Sunday, November 15, 2009


(Author’s note: Rogue Males: Conversations & Confrontations About the Writing Life, is my second collection of author interviews. This one includes James Ellroy, Pete Dexter, Daniel Woodrell, Elmore Leonard and the late, great James Crumley. Rogue Males also features an account of a trip to the desert to interview crime fiction greats Ken Bruen and James Sallis about the craft of writing. During the next few weeks, I’ll be sharing a little background about each writer featured in Rogue Males.)

Setting aside the wonderful and sublime Lew Griffin series, for me, there are precisely three great private eye novels.

I’ve never really cared for — or bought into — the whole licensed private eye thing. Probably my favorite non-print spin on the concept was The Rockford Files, which did such a sly and devastating job of mocking the P.I. tropes and clichés.

That said, there are those three special novels:

Hammett’s The Maltese Falcon is undeniable, particularly as it got the whole dubious ball rolling. Second, there’s Chandler’s The Long Goodbye, which nearly makes up for all the damage old Ray did in terms of inspiring far too many writers to the notion they could and should perpetrate their own series of simile-laden, private eye series populated by “tarnished knights” and “mean streets”…Marlowe knock-offs who seem to favor surnames lifted from English poets too dead to sue for damages.

And then there is James Crumley’s The Last Good Kiss — the last great private eye novel. Crumley drove the P.I. novel home, parked it, then broke the key off in the ignition switch. The world didn’t really require another private eye after J.C. put his idiosyncratic spin on the sub-genre.

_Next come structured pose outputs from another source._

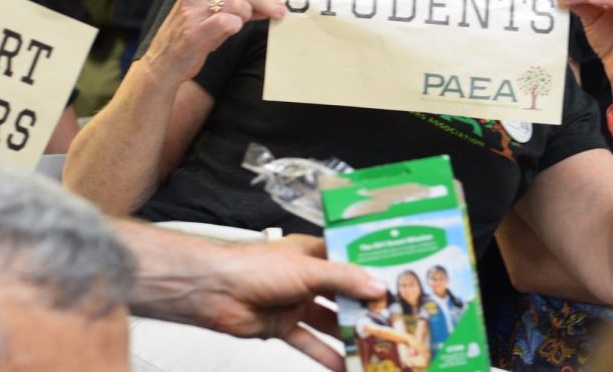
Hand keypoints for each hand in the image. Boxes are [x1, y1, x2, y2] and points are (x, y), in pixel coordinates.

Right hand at [142, 0, 284, 83]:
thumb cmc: (195, 33)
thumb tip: (273, 0)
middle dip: (267, 0)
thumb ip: (241, 2)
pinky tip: (233, 30)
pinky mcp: (195, 32)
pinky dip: (237, 26)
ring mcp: (193, 10)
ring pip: (238, 2)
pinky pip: (228, 22)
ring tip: (241, 23)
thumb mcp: (215, 10)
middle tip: (279, 12)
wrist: (165, 61)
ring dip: (249, 14)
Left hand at [155, 233, 386, 371]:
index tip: (399, 282)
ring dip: (348, 333)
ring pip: (329, 320)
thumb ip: (343, 279)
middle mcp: (308, 277)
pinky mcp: (283, 327)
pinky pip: (309, 342)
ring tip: (375, 345)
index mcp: (314, 253)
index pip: (350, 260)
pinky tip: (344, 365)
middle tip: (394, 319)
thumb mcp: (308, 269)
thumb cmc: (256, 267)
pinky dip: (325, 354)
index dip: (372, 271)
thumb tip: (379, 286)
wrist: (214, 291)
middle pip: (343, 293)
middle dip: (365, 307)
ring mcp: (296, 303)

The opening paragraph of Kiss is justly famous and was widely quoted when James passed away on Sept. 17, 2008:

“When I finally caught up with Abraham Trahearne, he was drinking beer with an alcoholic bulldog named Fireball Roberts in a ramshackle joint just outside of Sonora, California, drinking the heart right out of a fine spring afternoon.”

Many have made the case The Last Good Kiss is Crumley’s spin on The Long Goodbye; you can make an equally strong argument that Crumley’s The Wrong Case is his take on Chandler’s The Little Sister.

But Crumley’s world, and his way with words, is distinctly his own.

My interview with James Crumley was one of the last he gave. He was just coming off a health scare and enjoying the release of The Right Madness.

If you don’t know Crumley, learn a little more in this profile. Check out Eddie Muller’s tribute to JC — probably the best of the pieces written upon James’ passing.

Then pour yourself a few fingers of bourbon. Crank up Steve Earle’s “Copper Head Road” — a Crumley favorite. Settle in with The Last Good Kiss.

James Crumley interview excerpt: “I've been working on it off and on since, jeez, since I finished my first novel…’69? 1968? Somewhere in there. It’s a Texas novel. It’s very difficult for me to write about Texas. I have had numerous attempts. That was the second time I’d burned all the pages…not all the pages…not 800 pages in a line, but it was a lot of work. The unfortunate thing is I remember every goddamn word. I hate that.”